Friday, September 30, 2011

Word & Question

Leave all gardens unguarded, all woods yielding,
but put a circuit round the gutted mall:
a last surveyor, turning, in the night,
like one to watch a ship that's done with sail days,
now yarded in the weedy dark - hulled, unpraised,
waiting to be water-sealed, out of star-sight.
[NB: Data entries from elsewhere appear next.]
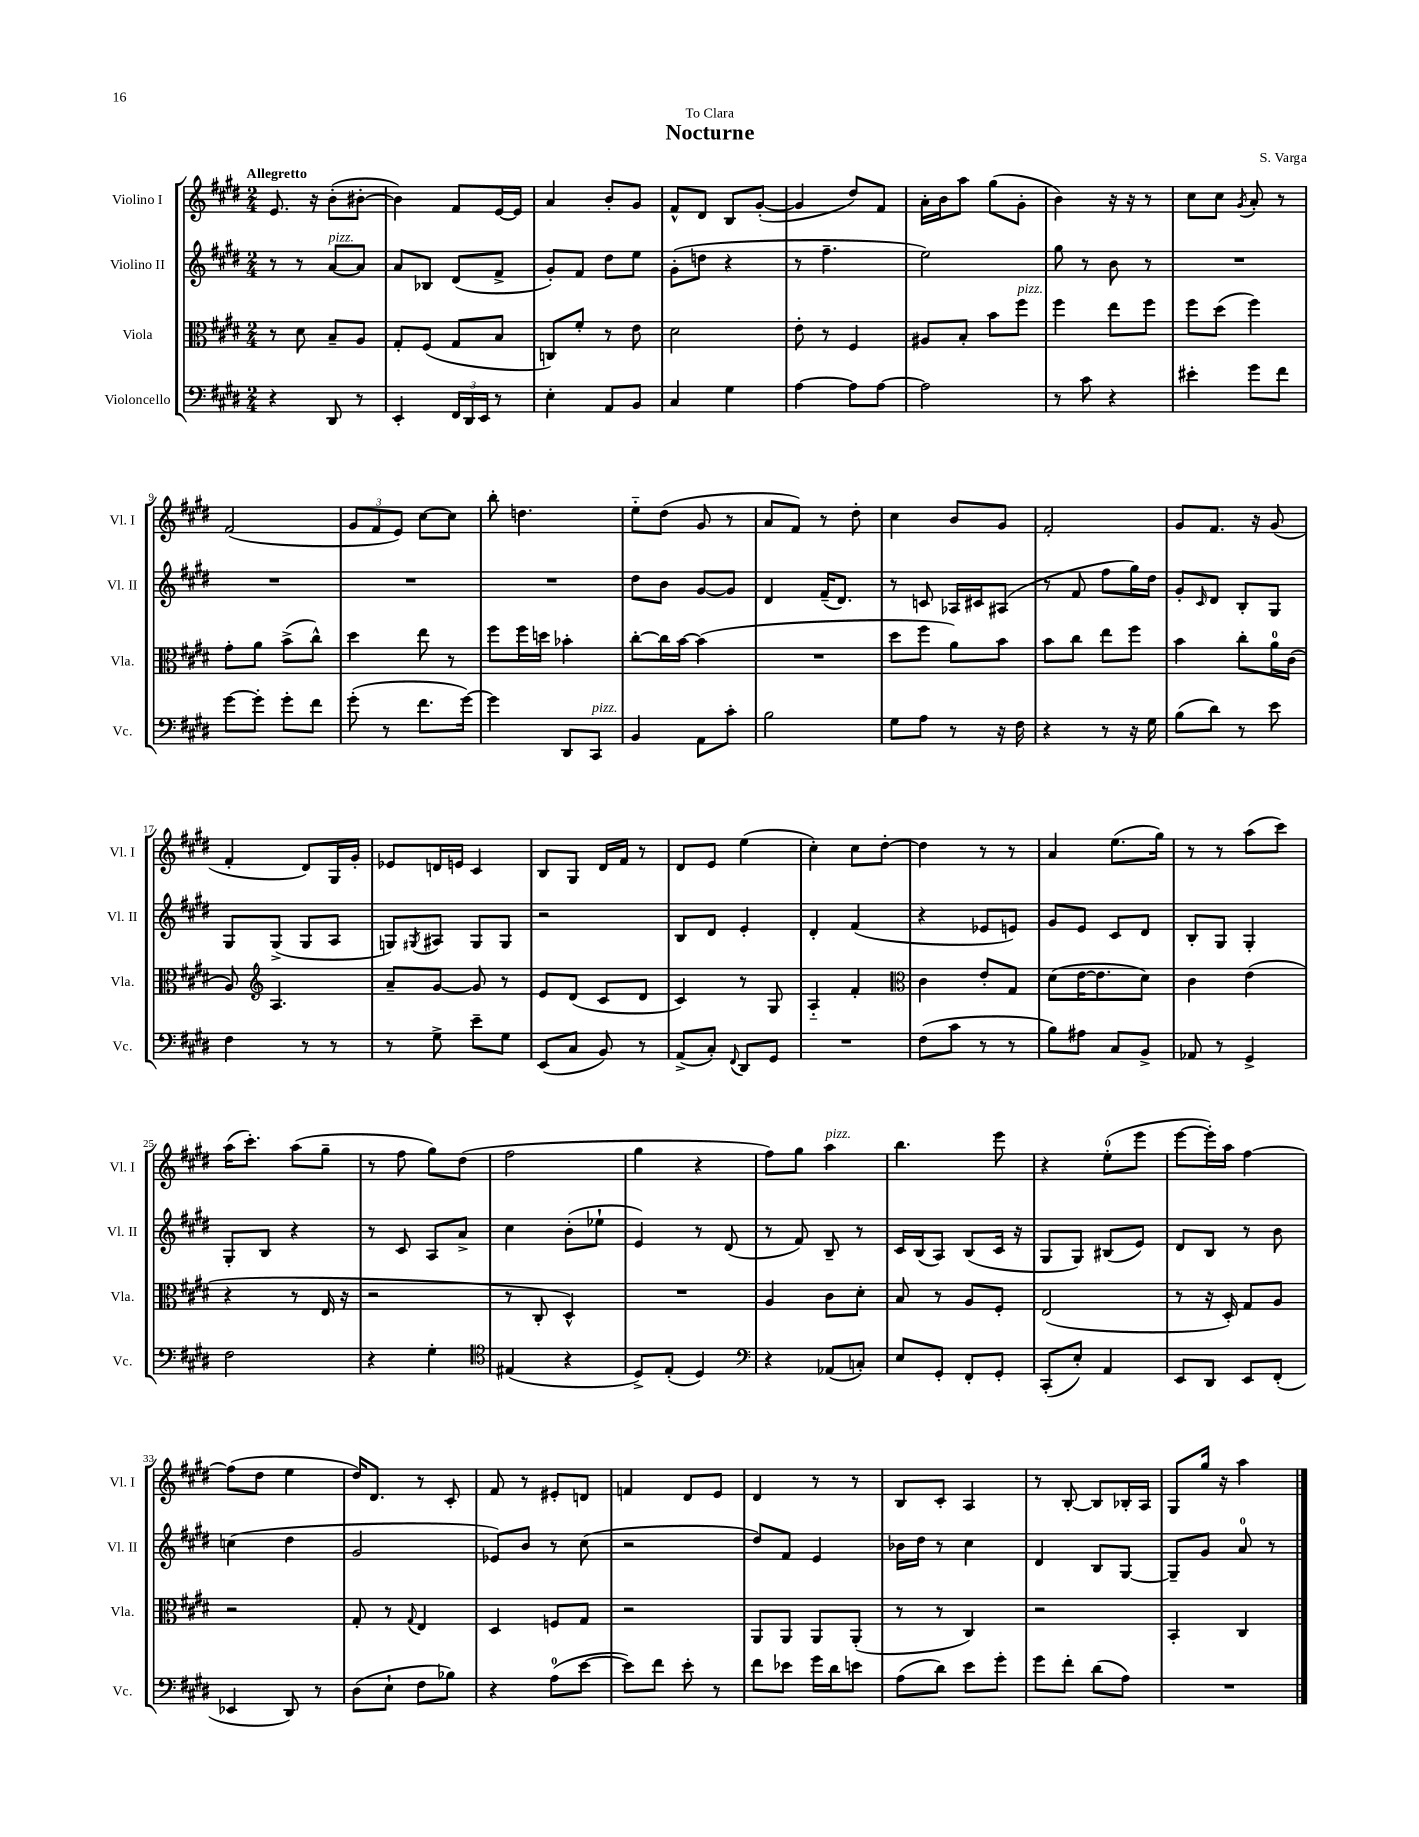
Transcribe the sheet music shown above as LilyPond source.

\header { title = "Nocturne" composer = "S. Varga" dedication = "To Clara" }
<<
\new StaffGroup <<
\new Staff = "s0" \with { instrumentName = "Violino I" shortInstrumentName = "Vl. I" } {
    \clef treble \key e \major \numericTimeSignature \time 2/4 \tempo "Allegretto"
    e'8. r16 b'8-.( bis'8~-. |
    bis'4) fis'8 e'16~ e'16 |
    a'4 b'8-. gis'8 |
    fis'8-^ dis'8 b8 gis'8~-.( |
    gis'4 dis''8) fis'8 |
    a'16-. b'16 a''8 gis''8( gis'8-. |
    b'4) r16 r16 r8 |
    cis''8 cis''8 \acciaccatura { gis'8 } a'8-. r8 |
    fis'2( |
    \tuplet 3/2 { gis'8 fis'8 e'8) } cis''8~ cis''8 |
    b''8-. d''4. |
    e''8-_ dis''8( gis'8 r8 |
    a'8 fis'8) r8 dis''8-. |
    cis''4 b'8 gis'8 |
    fis'2-. |
    gis'8 fis'8. r16 gis'8( |
    fis'4-. dis'8) gis16 gis'16-. |
    ees'8 d'16 e'16 cis'4 |
    b8 gis8 dis'16 fis'16 r8 |
    dis'8 e'8 e''4( |
    cis''4-.) cis''8 dis''8~-. |
    dis''4 r8 r8 |
    a'4 e''8.( gis''16) |
    r8 r8 a''8( cis'''8) |
    a''16( cis'''8.-.) a''8( gis''8-- |
    r8 fis''8 gis''8) dis''8( |
    fis''2 |
    gis''4 r4 |
    fis''8) gis''8 a''4^\markup { \italic "pizz." } |
    b''4. e'''8 |
    r4 e''8-0-.( e'''8 |
    e'''8~ e'''16-.) a''16 fis''4~ |
    fis''8( dis''8 e''4 |
    dis''16) dis'8. r8 cis'8-. |
    fis'8 r8 eis'8-. d'8 |
    f'4 dis'8 e'8 |
    dis'4 r8 r8 |
    b8 cis'8-. a4 |
    r8 b8~-. b8 bes16-. a16 |
    gis8 gis''16 r16 a''4 \bar "|." |
}
\new Staff = "s1" \with { instrumentName = "Violino II" shortInstrumentName = "Vl. II" } {
    \clef treble \key e \major \numericTimeSignature \time 2/4
    r8 r8 a'8~^\markup { \italic "pizz." } a'8 |
    a'8 bes8 dis'8( fis'8-> |
    gis'8-.) fis'8 dis''8 e''8 |
    gis'8-.( d''8 r4 |
    r8 fis''4.-- |
    e''2) |
    gis''8 r8 b'8 r8 |
    R2 |
    R2 |
    R2 |
    R2 |
    dis''8 b'8 gis'8~ gis'8 |
    dis'4 fis'16--( dis'8.) |
    r8 c'8 aes16 cis'16 ais8( |
    r8 fis'8 fis''8 gis''16) dis''16 |
    gis'8-. \grace { cis'16 } dis'8 b8-. gis8 |
    gis8 gis8->( gis8 a8 |
    g8) \acciaccatura { gis8 } ais8 gis8 gis8 |
    r2 |
    b8 dis'8 e'4-. |
    dis'4-. fis'4( |
    r4 ees'8 e'8) |
    gis'8 e'8 cis'8 dis'8 |
    b8-. gis8 gis4-. |
    gis8-. b8 r4 |
    r8 cis'8 a8 a'8-> |
    cis''4 b'8-.( ees''8-! |
    e'4) r8 dis'8( |
    r8 fis'8) b8-- r8 |
    cis'16 b16( a8) b8( cis'16 r16 |
    gis8 gis8) bis8( e'8) |
    dis'8 b8 r8 b'8 |
    c''4( dis''4 |
    gis'2 |
    ees'8) b'8 r8 cis''8( |
    r2 |
    dis''8) fis'8 e'4 |
    bes'16 dis''16 r8 cis''4 |
    dis'4 b8 gis8~ |
    gis8-- gis'8 a'8-0 r8 \bar "|." |
}
\new Staff = "s2" \with { instrumentName = "Viola" shortInstrumentName = "Vla." } {
    \clef alto \key e \major \numericTimeSignature \time 2/4
    r8 dis'8 b8-- a8 |
    gis8-. fis8( gis8 b8 |
    c8) fis'8-. r8 e'8 |
    dis'2 |
    e'8-. r8 fis4 |
    ais8 b8-. b'8 fis''8^\markup { \italic "pizz." } |
    fis''4 e''8 fis''8 |
    fis''8 dis''8( fis''4) |
    gis'8-. a'8 b'8->( cis''8-^) |
    dis''4 e''8 r8 |
    fis''8 fis''16 d''16 bes'4-. |
    cis''8~-. cis''16 b'16~ b'4( |
    R2 |
    dis''8 fis''8 a'8) b'8 |
    b'8 cis''8 e''8 fis''8 |
    b'4 cis''8-. a'16-0 cis'16( |
    a8) \clef treble a4. |
    a'8-- gis'8~ gis'8 r8 |
    e'8 dis'8( cis'8 dis'8 |
    cis'4) r8 gis8 |
    a4-_ fis'4-. |
    \clef alto cis'4 e'8-. gis8 |
    dis'8( e'16~ e'8. dis'8) |
    cis'4 e'4( |
    r4 r8 e16 r16 |
    r2 |
    r8 cis8-. dis4-^) |
    R2 |
    a4 cis'8 dis'8-. |
    b8 r8 a8 fis8-. |
    e2( |
    r8 r16 dis16-.) gis8 a8 |
    r2 |
    gis8-. r8 \appoggiatura { gis8 } e4 |
    dis4 f8 gis8 |
    r2 |
    a,8 a,8 a,8 a,8-.( |
    r8 r8 cis4) |
    r2 |
    b,4-. cis4 \bar "|." |
}
\new Staff = "s3" \with { instrumentName = "Violoncello" shortInstrumentName = "Vc." } {
    \clef bass \key e \major \numericTimeSignature \time 2/4
    r4 dis,8 r8 |
    e,4-. \tuplet 3/2 { fis,16 dis,16 e,16 } r8 |
    e4-. a,8 b,8 |
    cis4 gis4 |
    a4~ a8 a8~ |
    a2 |
    r8 cis'8 r4 |
    eis'4-. gis'8 fis'8 |
    gis'8~ gis'8-. gis'8-. fis'8 |
    gis'8-.( r8 fis'8. gis'16~) |
    gis'4 dis,8 cis,8^\markup { \italic "pizz." } |
    b,4 a,8 cis'8-. |
    b2 |
    gis8 a8 r8 r16 fis16 |
    r4 r8 r16 gis16 |
    b8( dis'8) r8 e'8 |
    fis4 r8 r8 |
    r8 gis8-> e'8-- gis8 |
    e,8( cis8 b,8) r8 |
    a,8->( cis8-.) \appoggiatura { fis,8 } dis,8 gis,8 |
    R2 |
    fis8( cis'8 r8 r8 |
    b8) ais8 cis8 b,8-> |
    aes,8 r8 gis,4-> |
    fis2 |
    r4 gis4-. |
    \clef tenor eis4( r4 |
    dis8->) e8-.( dis4) |
    \clef bass r4 aes,8( c8-.) |
    e8 gis,8-. fis,8-. gis,8-. |
    cis,8-.( e8-.) a,4 |
    e,8 dis,8 e,8 fis,8-.( |
    ees,4 dis,8) r8 |
    dis8( e8-! fis8 bes8) |
    r4 a8-0( e'8~ |
    e'8) fis'8 e'8-. r8 |
    fis'8 ees'8 gis'16 dis'16 e'8 |
    a8( dis'8) e'8 gis'8-. |
    gis'8 fis'8-. dis'8( a8) |
    R2 \bar "|." |
}
>>
>>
One witness, pert, this official vacancy
beside the zoning fence, make midnight strides,
that none may have the fun of breaking panes,
and wrest from demolitioners their first dig-in,
ruining what projected contract ruin
stands, as stood for years, now its fallow claim:

Beams to be bitten, walls to give way
to further sight; the roof no more a roof.
Rain, birds, air and light, making of the refuse-
the sudden letting of the elements,
water down the sliced front in many singing threads-
a song of a momentary end to use.

Whatever palpitates is for plough's harrowing.
Even hectic creatures as we, draw the stars
together of infinity, size them to suit
the rotting pages of an earthbound book.
How much more our pulsing lots, for plough, who look
in at zones, up at slate, map out routes;

our lots brought low: all world's a homeless sea.
Vast messengers above our heads wage war,
we trust through breakage, though not seeing far.
Cling to waking anguish, relinquish bed's drowse,
for the home of your heart is a falling house:
turn out - leap from the grave in your own heart.


Word: Turning

Question: What is the one thing needful? (At least I think that was the question.)
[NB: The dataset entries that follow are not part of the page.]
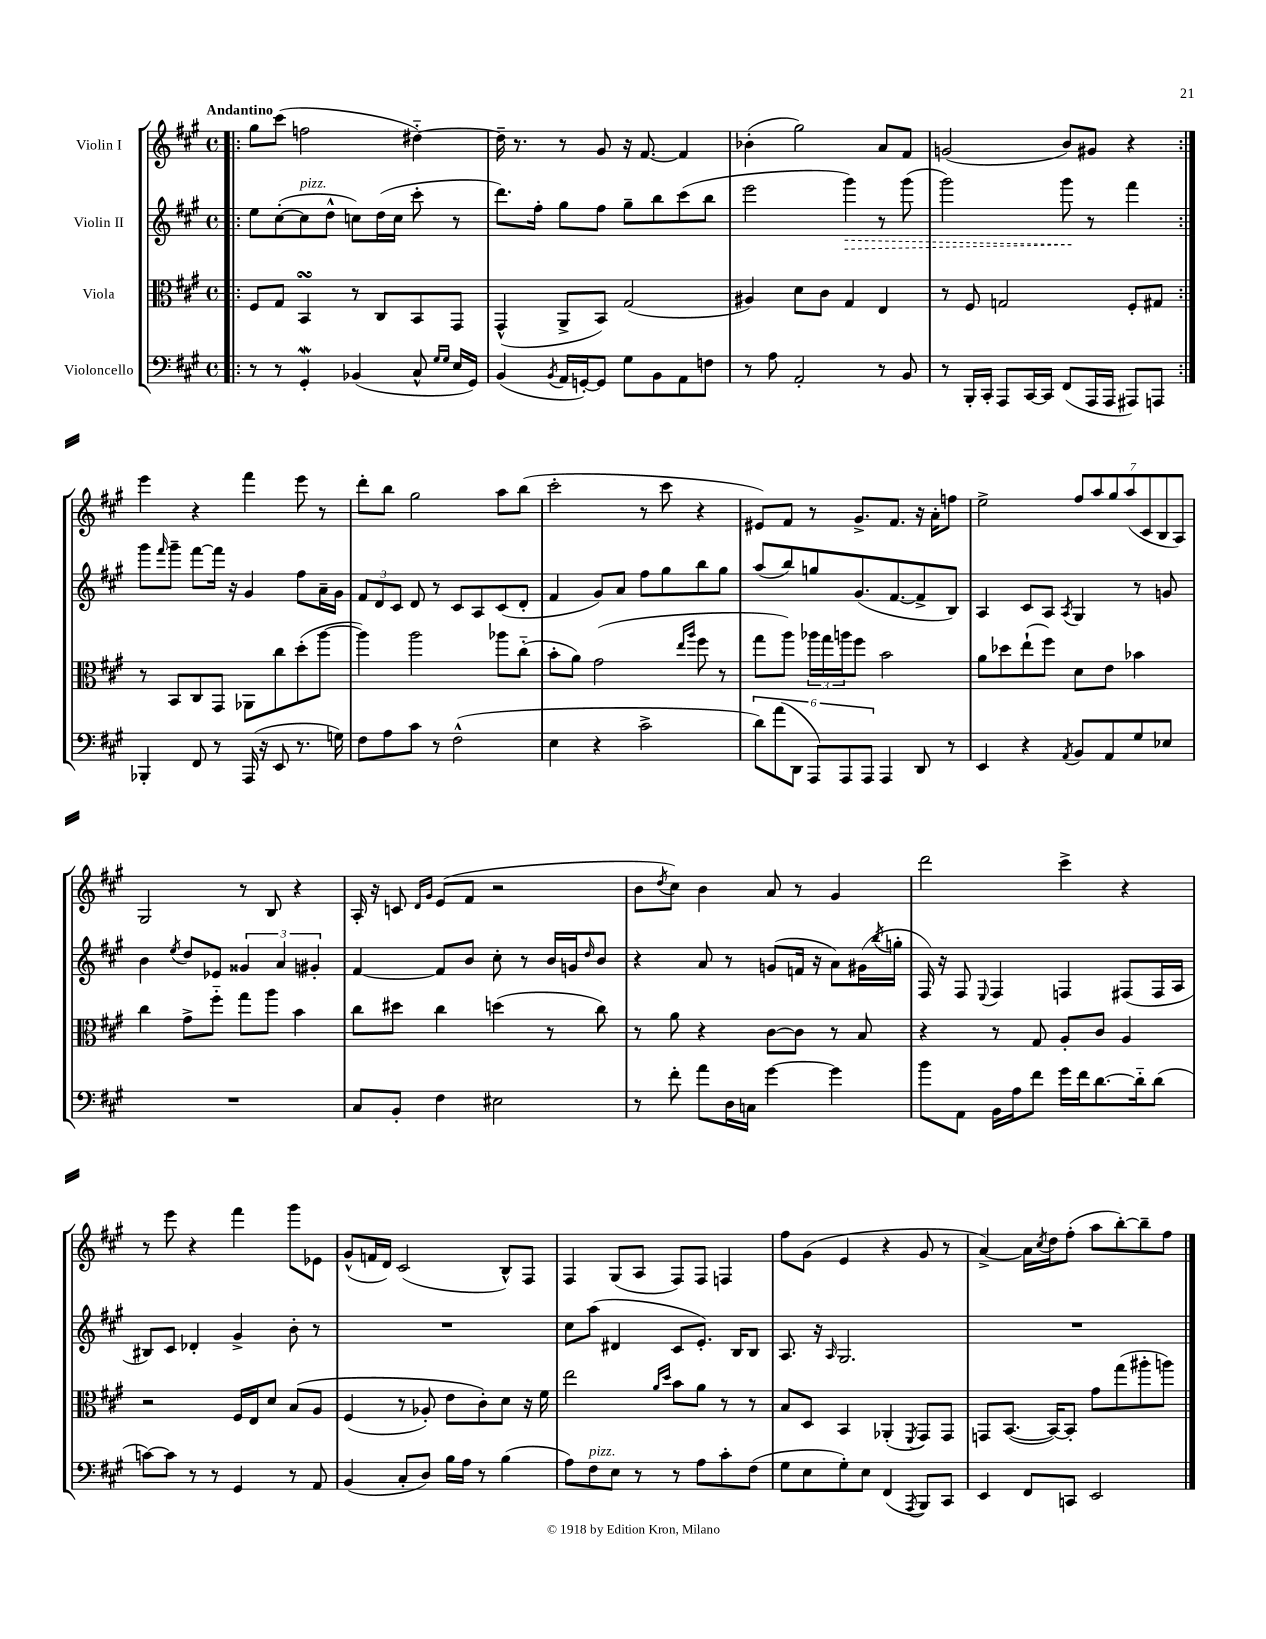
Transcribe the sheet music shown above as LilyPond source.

<<
\new StaffGroup <<
\new Staff = "s0" \with { instrumentName = "Violin I" } {
    \clef treble \key a \major \defaultTimeSignature \time 4/4 \tempo "Andantino"
    \repeat volta 2 { \bar ".|:" gis''8 cis'''8( f''2 dis''4~-_) |
    dis''16-- r8. r8 gis'8 r16 fis'8.~ fis'4 |
    bes'4-.( gis''2) a'8 fis'8 |
    g'2( b'8) gis'8 r4 | }
    e'''4 r4 fis'''4 e'''8 r8 |
    d'''8-. b''8 gis''2 a''8 b''8( |
    cis'''2-. r8 cis'''8 r4 |
    eis'8) fis'8 r8 gis'8.-> fis'8. r16 a'16-. f''8 |
    e''2-> \tuplet 7/4 { fis''8 a''8 gis''8 a''8( cis'8 b8 a8) } |
    gis2 r8 b8 r4 |
    a16-. r16 c'8 \grace { d'16 gis'16 } e'8( fis'8 r2 |
    b'8 \acciaccatura { d''8 } cis''8) b'4 a'8 r8 gis'4 |
    d'''2 cis'''4-> r4 |
    r8 e'''8 r4 fis'''4 gis'''8 ees'8 |
    gis'8-^( f'16 d'16) cis'2( b8-^) fis8 |
    fis4 gis8( a8 fis8) fis8 f4 |
    fis''8 gis'8( e'4 r4 gis'8 r8 |
    a'4~->) a'16 \acciaccatura { cis''8 } d''16 fis''8-.( a''8 b''8~-.) b''8-- fis''8 \bar "|." |
}
\new Staff = "s1" \with { instrumentName = "Violin II" } {
    \clef treble \key a \major \defaultTimeSignature \time 4/4
    \repeat volta 2 { \bar ".|:" e''8 cis''8~-.( cis''8^\markup { \italic "pizz." } d''8-^ c''8) d''16( c''16 cis'''8-. r8 |
    d'''8.) fis''16-. gis''8 fis''8 gis''8-- b''8 cis'''8( b''8 |
    e'''2 \once \override Hairpin.style = #'dashed-line gis'''4\>) r8 gis'''8( |
    gis'''2) gis'''8\! r8 fis'''4 | }
    gis'''8 \grace { fis'''16 } gis'''8-- fis'''8~ fis'''16 r16 gis'4 fis''8 a'16-- gis'16 |
    \tuplet 3/2 { fis'8 d'8 cis'8 } d'8 r8 cis'8 a8 cis'8( d'8-. |
    fis'4 gis'8) a'8 fis''8 gis''8 b''8 gis''8 |
    a''8( b''8) g''8 gis'8.( fis'8.~ fis'8-> b8) |
    a4 cis'8 a8 \acciaccatura { a8 } gis4 r8 g'8 |
    b'4 \acciaccatura { e''8 } d''8 ees'8 \tuplet 3/2 { gisis'4 a'4 gis'4-. } |
    fis'4~ fis'8 b'8 cis''8-. r8 b'16 g'16 \grace { d''16 } b'8 |
    r4 a'8 r8 g'8( f'16 r16 a'8) gis'16( \acciaccatura { b''8 } g''16-. |
    fis16) r16 fis8 \appoggiatura { e8 } fis4 f4 fis8( fis16 a16 |
    bis8) cis'8 des'4-. gis'4-> b'8-. r8 |
    R1 |
    cis''8 a''8( dis'4 cis'8 e'8.-.) b16 b8 |
    a8. r16 \grace { a16 } gis2. |
    R1 \bar "|." |
}
\new Staff = "s2" \with { instrumentName = "Viola" } {
    \clef alto \key a \major \defaultTimeSignature \time 4/4
    \repeat volta 2 { \bar ".|:" fis8 gis8 b,4\turn r8 cis8 b,8 gis,8 |
    gis,4-^( a,8-> b,8) gis2( |
    ais4) d'8 cis'8 gis4 e4 |
    r8 fis8 g2 fis8-. gis8 | }
    r8 b,8 cis8 gis,8 aes,8 cis''8 d''8-.( a''8~ |
    a''4) a''2 aes''8 cis''8-_( |
    b'8-. a'8) gis'2( \grace { e''16 a''16 } fis''8 r8 |
    gis''8 a''8) \tuplet 3/2 { aes''16 gis''16 a''16 } fis''8 b'2 |
    a'8 des''8 e''8-!( fis''8) d'8 e'8 bes'4 |
    cis''4 gis'8-> fis''8-_ gis''8 a''8 b'4 |
    cis''8 dis''8 cis''4 d''4( r8 cis''8) |
    r8 a'8 r4 cis'8~ cis'8 r8 b8 |
    r4 r8 gis8 a8-. cis'8 a4 |
    r2 fis16 e16 d'8 b8\( a8 |
    fis4( r8 aes8-.) e'8 cis'8-.\) d'8 r16 fis'16 |
    e''2 \grace { a'16 d''16 } b'8 a'8 r8 r8 |
    b8 d8 b,4 aes,4-.( \acciaccatura { fis,8 } gis,8) gis,8 |
    g,8 b,8.~( b,16~) b,8-. gis'8 gis''8( ais''8-. a''8) \bar "|." |
}
\new Staff = "s3" \with { instrumentName = "Violoncello" } {
    \clef bass \key a \major \defaultTimeSignature \time 4/4
    \repeat volta 2 { \bar ".|:" r8 r8 gis,4-.\mordent bes,4( cis8-^ \grace { gis16 gis16 } e16 gis,16) |
    b,4( \acciaccatura { b,8 } a,16 g,16~-.) g,8 gis8 b,8 a,8 f8 |
    r8 a8 a,2-. r8 b,8 |
    r8 b,,16-. cis,16-. a,,8 cis,16~ cis,16 fis,8( a,,16 a,,16 ais,,8) a,,8 | }
    bes,,4-. fis,8 r8 a,,16( r16 e,8 r8. g16) |
    fis8 a8 cis'8 r8 fis2-^( |
    e4 r4 cis'2-> |
    \tuplet 6/4 { d'8) a'8( d,8 a,,8) a,,8 a,,8 } a,,4 d,8 r8 |
    e,4 r4 \acciaccatura { a,8 } b,8 a,8 gis8 ees8 |
    R1 |
    cis8 b,8-. fis4 eis2 |
    r8 fis'8-. a'8 d16 c16 gis'4~ gis'4 |
    b'8 a,8 b,16 a16 fis'8 gis'16 fis'16 d'8.~ d'16-_ d'8( |
    c'8~) c'8 r8 r8 gis,4 r8 a,8 |
    b,4( cis8-. d8) b16 a16 r8 b4( |
    a8) fis8^\markup { \italic "pizz." } e8 r8 r8 a8 cis'8-. fis8( |
    gis8 e8 gis8-.) e8 fis,4( \acciaccatura { a,,8 } b,,8) cis,8 |
    e,4 fis,8 c,8 e,2 \bar "|." |
}
>>
>>
\layout { \context { \Score \remove "Bar_number_engraver" } }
Was it love at first sight?


Word and Question


Alternate words for lines: Hoisted for yarded, and 'Have him witness' for 'One witness, pert'.

2 comments:

Enbrethiliel said...

+JMJ+

This is so beautiful.

My comment is late because I had to read this three times. The first time I read it, I was too fast and didn't understand a thing. The second time, I was just slow enough to realise that I would have to go even slower. And now that I've read it a third time . . . I see that I'll have to come back for a fourth before I can tell you why I think it's so lovely.

(I've answered your question, by the way. That poem was inspired by Yavanna.)

Paul Stilwell said...

It was a struggle to finish this one and I'm still not happy with it all.

Yeah it is rather dense, LOL. I think there's also some confusion in the second stanza's first line. "Witness" is intended as a verb (as in "One to witness...), which makes the sentence a fragment, but a continuation of the first stanza.

I'm happy you have found the heart of it.